▶ INSTRUÇÃO A
Segundo o texto sobre o Estado Islâmico e a Al Qaeda, de quantos soldados, aproximadamente, é formado o exército liderado pelo Estado Islâmico?

▶ TEXTO DO DOCUMENTO
------------

Diferenças entre o Estado Islâmico e a Al Qaeda. A Al Qaeda ocupa posição fulcral não apenas nos estudos sobre o terrorismo contemporâneo, mas também na estratégia de segurança sistematizada pelas principais potencias do sistema internacional, notadamente da principal vítima do 11 de setembro de 2001, isto é, os Estados Unidos. Segundo The Washington Post, somente nos Estados Unidos foram criadas 263 organizações governamentais voltadas direta ou indiretamente para a segurança do país contra novas ações terroristas, sendo a mais famosa o Departamento of Homeland Security, que inspirou a célebre e premiada série de televisão, Homeland.

A informação do periódico norte-americano indica que os serviços de inteligência e segurança construíram os seus planejamentos de contraterrorismo para combater e eliminara a Al Qaeda e o seu modus operandi. O pressuposto é: o Estado Islâmico deve ser enfrentado com as mesmas armas que são utilizadas para combater a Al Qaeda. Trata-se de um retumbante equívoco, cujas consequências estão escrevendo a história contemporânea com letras de sangue, como aconteceu no último dia 26 de junho.

Quando comparamos as duas organizações, devemos considerar, em primeira instância que elas nasceram em contextos históricos bem distintos. Enquanto a Al Qaeda tem origem na luta de grupos jihadistas contra a ocupação soviética, no Afeganistão, em 1979. O Estado Islâmico tem a sua origem na reação à invasão do Iraque pelos Estados Unidos, em 2003, e em seus desdobramentos políticos e religiosos, isto é, a ascensão dos xiitas ao poder, momento que desalojou os sunitas que recebiam proteção e apadrinhamento durante o regime liderado por Saddam Hussein.

A Al Qaeda possui, no máximo, algumas centenas de seguidores, não controlando nem governando territórios. O Estado Islâmico, por sua vez, tem sob seu controle um território do tamanho aproximado da Inglaterra e lidera um exército de aproximadamente 30 mil soldados, a maioria oriunda de países muçulmanos, como Tunísia e Arábia Saudita. Além de militantes de diversas nacionalidades, controla linhas de comunicação, transporte e recursos financeiros, inclusive contrabandeando e vendo petróleo no mercado negro e faturando aproximadamente dois milhões de dólares por dia.

------------

▶ LISTAGEM DE REGISTROS

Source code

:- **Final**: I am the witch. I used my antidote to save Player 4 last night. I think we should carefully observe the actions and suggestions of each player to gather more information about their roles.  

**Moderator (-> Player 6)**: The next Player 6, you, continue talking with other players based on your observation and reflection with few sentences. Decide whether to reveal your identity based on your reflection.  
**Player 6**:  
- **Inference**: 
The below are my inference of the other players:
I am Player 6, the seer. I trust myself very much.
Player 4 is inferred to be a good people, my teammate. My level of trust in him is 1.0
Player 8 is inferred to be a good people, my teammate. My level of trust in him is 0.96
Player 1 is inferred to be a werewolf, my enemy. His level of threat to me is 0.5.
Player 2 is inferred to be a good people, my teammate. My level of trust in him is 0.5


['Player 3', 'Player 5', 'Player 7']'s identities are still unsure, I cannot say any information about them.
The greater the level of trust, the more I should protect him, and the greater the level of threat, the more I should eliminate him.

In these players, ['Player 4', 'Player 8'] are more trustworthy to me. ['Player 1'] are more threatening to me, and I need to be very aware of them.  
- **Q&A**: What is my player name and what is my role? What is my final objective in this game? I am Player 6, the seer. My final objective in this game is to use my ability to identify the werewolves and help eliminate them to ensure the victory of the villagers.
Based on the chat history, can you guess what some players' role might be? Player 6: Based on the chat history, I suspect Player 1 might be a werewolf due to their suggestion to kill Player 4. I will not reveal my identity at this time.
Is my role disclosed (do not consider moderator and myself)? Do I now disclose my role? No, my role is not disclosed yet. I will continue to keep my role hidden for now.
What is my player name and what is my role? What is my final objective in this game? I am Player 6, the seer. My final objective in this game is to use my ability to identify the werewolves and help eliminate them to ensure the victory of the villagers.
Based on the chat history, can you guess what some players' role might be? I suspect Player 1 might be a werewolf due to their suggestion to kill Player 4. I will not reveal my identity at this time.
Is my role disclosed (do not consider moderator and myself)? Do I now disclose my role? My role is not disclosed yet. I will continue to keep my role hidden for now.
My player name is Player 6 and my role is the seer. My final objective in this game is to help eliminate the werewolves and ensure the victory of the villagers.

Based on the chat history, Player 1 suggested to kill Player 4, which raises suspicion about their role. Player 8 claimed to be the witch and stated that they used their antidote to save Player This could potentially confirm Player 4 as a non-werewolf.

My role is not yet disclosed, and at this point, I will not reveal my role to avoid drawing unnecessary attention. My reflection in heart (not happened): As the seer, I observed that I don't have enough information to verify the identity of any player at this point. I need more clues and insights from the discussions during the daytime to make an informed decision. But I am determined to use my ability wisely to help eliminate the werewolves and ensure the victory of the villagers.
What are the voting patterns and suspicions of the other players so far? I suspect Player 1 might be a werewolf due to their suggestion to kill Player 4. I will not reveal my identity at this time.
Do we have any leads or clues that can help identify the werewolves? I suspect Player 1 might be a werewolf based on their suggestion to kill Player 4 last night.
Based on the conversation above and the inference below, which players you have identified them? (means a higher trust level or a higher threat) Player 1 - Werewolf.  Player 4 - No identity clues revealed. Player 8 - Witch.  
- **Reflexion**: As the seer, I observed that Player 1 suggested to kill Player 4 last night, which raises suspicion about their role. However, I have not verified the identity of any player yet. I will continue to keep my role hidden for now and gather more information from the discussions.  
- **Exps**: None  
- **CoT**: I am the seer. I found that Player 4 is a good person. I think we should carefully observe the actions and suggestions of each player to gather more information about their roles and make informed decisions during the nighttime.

------------

▶ INSTRUÇÃO B
Extraia dos registros, sem nenhuma alteração, o trecho que vai do início deles até a linha que contém "about their roles.", incluindo as duas pontas.

▶ RESPOSTA A
Aproximadamente 30 mil soldados.

▶ RESPOSTA B
Source code

:- **Final**: I am the witch. I used my antidote to save Player 4 last night. I think we should carefully observe the actions and suggestions of each player to gather more information about their roles.  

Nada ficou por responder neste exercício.